[MATERIAL PROVIDED]:
+===+

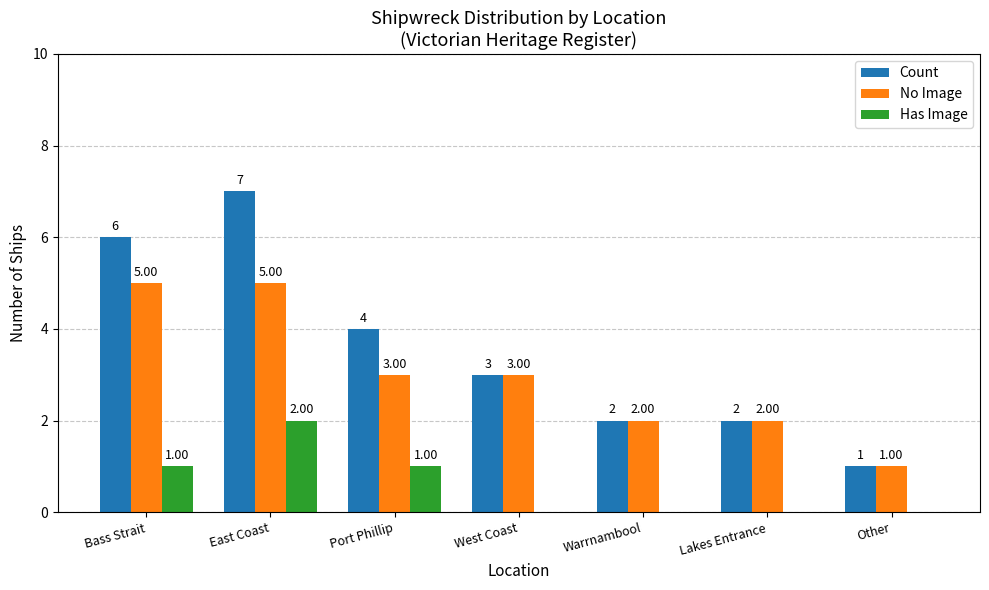

Reading right to left, extract all data points from this chart.

Count: 1	2	2	3	4	7	6
No Image: 1	2	2	3	3	5	5
Has Image: 0	0	0	0	1	2	1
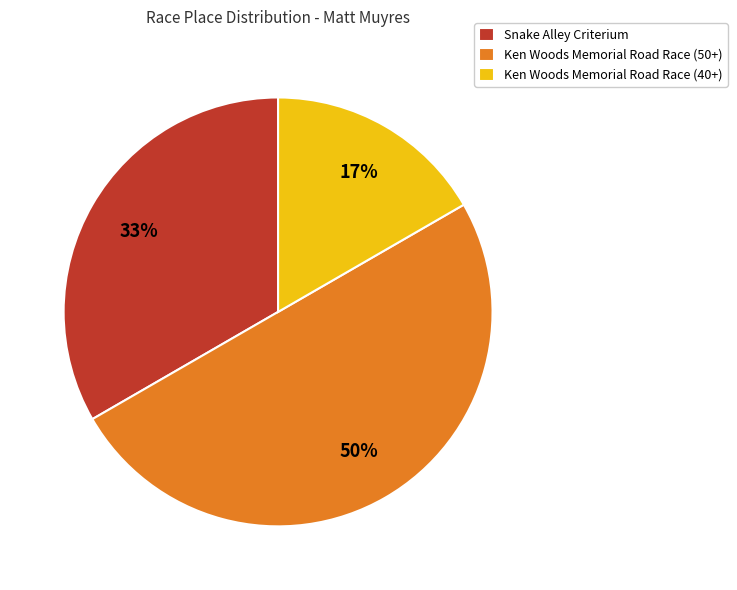

Does Snake Alley Criterium account for over 50% of the chart?

No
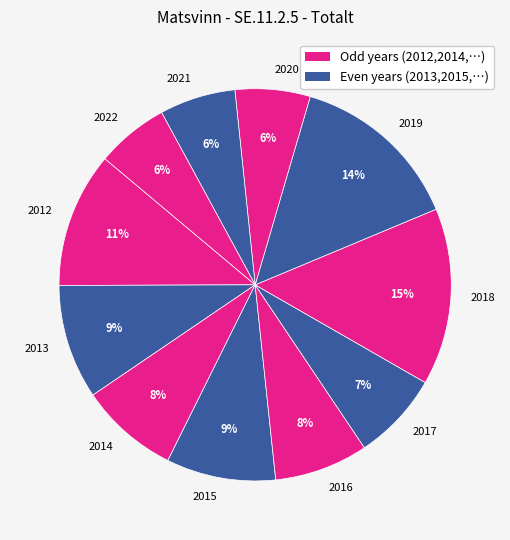

How many segments does this pie chart have?

11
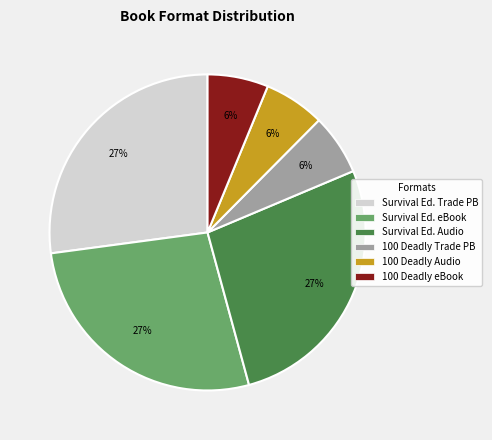

Combined, do Survival Ed. eBook and Survival Ed. Trade PB account for over 50%?

Yes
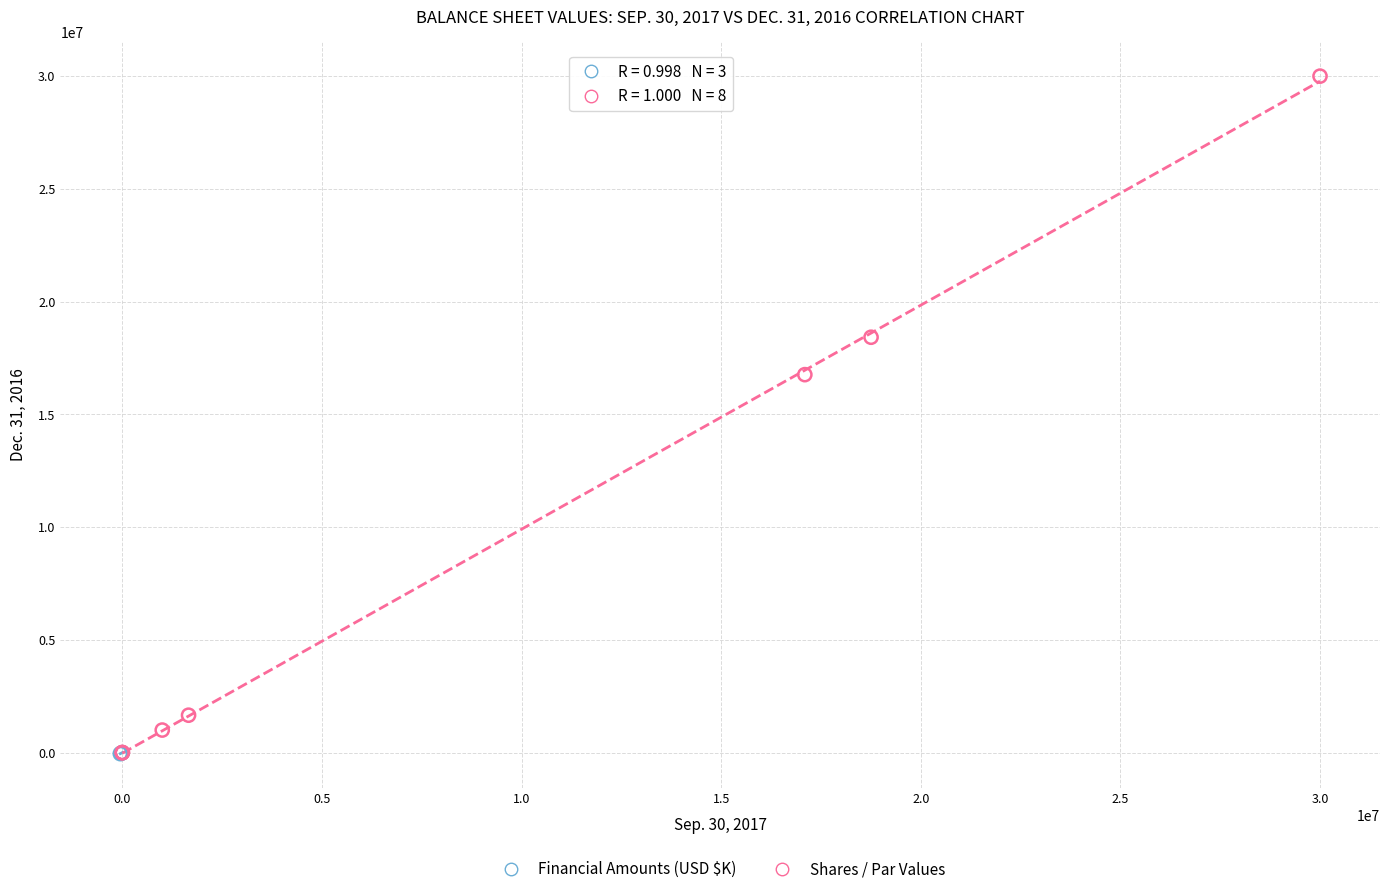

Which series has the widest spread of Y values?

Shares / Par Values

+===+

[REQUIREMENT]:
Give the text of the material above as a numbered list, one entry per line, skipping blank lines. Leave the pictures out.

[EXERCISE RESPONSE]:
1. Reading right to left, extract all data points from this chart.
2. Count: 1	2	2	3	4	7	6
3. No Image: 1	2	2	3	3	5	5
4. Has Image: 0	0	0	0	1	2	1
5. Does Snake Alley Criterium account for over 50% of the chart?
6. No
7. How many segments does this pie chart have?
8. 11
9. Combined, do Survival Ed. eBook and Survival Ed. Trade PB account for over 50%?
10. Yes
11. Which series has the widest spread of Y values?
12. Shares / Par Values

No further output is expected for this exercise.